With live-service games increasingly becoming the norm, developers are competing for people's time as much as their money. Fewer, bigger, better is the order of the day in AAA spaces, while indie devs also lean more and more into games-as-a-service.

"Eventually players also evaluate all of these different models and just find out what works best for them"

Meanwhile subscription models both inside and outside the games industry offer a diverse range of content for less than a month of Warcraft. The rise of these services coincides with the devaluation of digital content as consumers expect a lot in exchange for very little.

"When we see the trends, of course, of the very traditional subscription model as dying, it's not because the subscription model itself really doesn't offer any value anymore," says Jin. "But I think there are more and more games that are free-to-play or non-subscription based, and just a one time purchase and the developers give them constant updates.

"So I think there are other things that probably come with more value than ongoing subscription; there are going to be more challenges to those subscription-based games, but I think eventually players also evaluate all of these different models and just find out what works best for them."

Jin adds that the future of MMOs is not necessarily a question about subscription versus pay-to-play or free-to-play -- but that it's ultimately a value proposition for the consumer.

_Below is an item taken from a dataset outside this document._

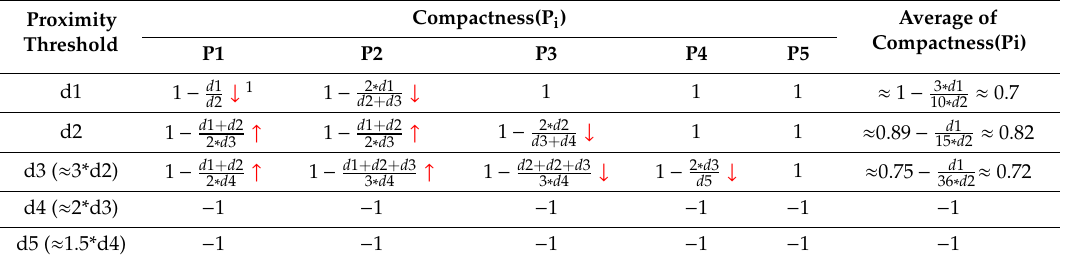
1 Red arrows represent changes in Compactness ( Pi ) compared with previous grouping results: upward pointing arrows indicate larger values and downward pointing arrows indicate smaller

"So I think even for subscriptions, if they really just like the content, if they believe in the value they are getting for the subscription, of course they are going to pay... The subscription model will survive, but probably in a little different way, because there is more and more competition between free-to-play games and not free-to-play, whether they are subscription-based or a one time purchase model. So it's going to be hard for them to survive for a long time, but I don't think it's going to be free-to-play versus subscription... I don't think it's one over the other is going to survive and the other is going to die. You just have to have players evaluate whenever they have to pay."